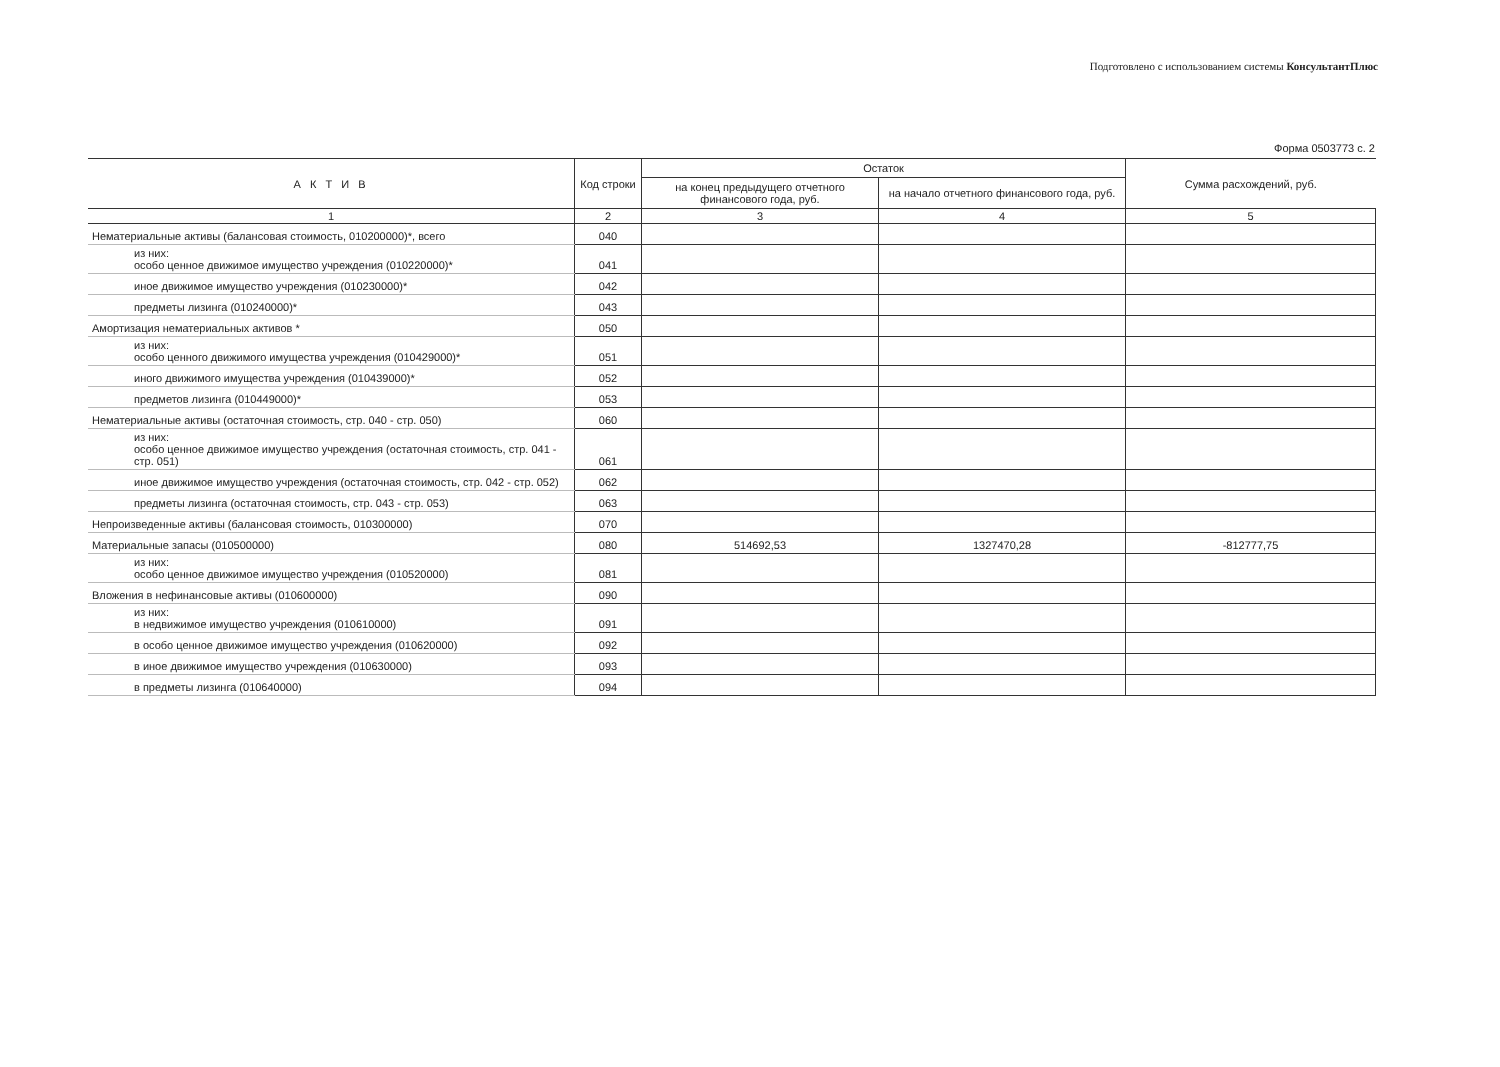Подготовлено с использованием системы КонсультантПлюс
Форма 0503773 с. 2
| А К Т И В | Код строки | Остаток | | Сумма расхождений, руб. |
| --- | --- | --- | --- | --- |
| | | на конец предыдущего отчетного финансового года, руб. | на начало отчетного финансового года, руб. | |
| 1 | 2 | 3 | 4 | 5 |
| Нематериальные активы (балансовая стоимость, 010200000)*, всего | 040 | | | |
| из них: особо ценное движимое имущество учреждения (010220000)* | 041 | | | |
| иное движимое имущество учреждения (010230000)* | 042 | | | |
| предметы лизинга (010240000)* | 043 | | | |
| Амортизация нематериальных активов * | 050 | | | |
| из них: особо ценного движимого имущества учреждения (010429000)* | 051 | | | |
| иного движимого имущества учреждения (010439000)* | 052 | | | |
| предметов лизинга (010449000)* | 053 | | | |
| Нематериальные активы (остаточная стоимость, стр. 040 - стр. 050) | 060 | | | |
| из них: особо ценное движимое имущество учреждения (остаточная стоимость, стр. 041 - стр. 051) | 061 | | | |
| иное движимое имущество учреждения (остаточная стоимость, стр. 042 - стр. 052) | 062 | | | |
| предметы лизинга (остаточная стоимость, стр. 043 - стр. 053) | 063 | | | |
| Непроизведенные активы (балансовая стоимость, 010300000) | 070 | | | |
| Материальные запасы (010500000) | 080 | 514692,53 | 1327470,28 | -812777,75 |
| из них: особо ценное движимое имущество учреждения (010520000) | 081 | | | |
| Вложения в нефинансовые активы (010600000) | 090 | | | |
| из них: в недвижимое имущество учреждения (010610000) | 091 | | | |
| в особо ценное движимое имущество учреждения (010620000) | 092 | | | |
| в иное движимое имущество учреждения (010630000) | 093 | | | |
| в предметы лизинга (010640000) | 094 | | | |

> [Try it]:
Retype the lines above without alteration. The first is the one containing "(010600000) | 090 | | | |", and the last is the final line of the data.

> [Exercise response]:
| Вложения в нефинансовые активы (010600000) | 090 | | | |
| из них: в недвижимое имущество учреждения (010610000) | 091 | | | |
| в особо ценное движимое имущество учреждения (010620000) | 092 | | | |
| в иное движимое имущество учреждения (010630000) | 093 | | | |
| в предметы лизинга (010640000) | 094 | | | |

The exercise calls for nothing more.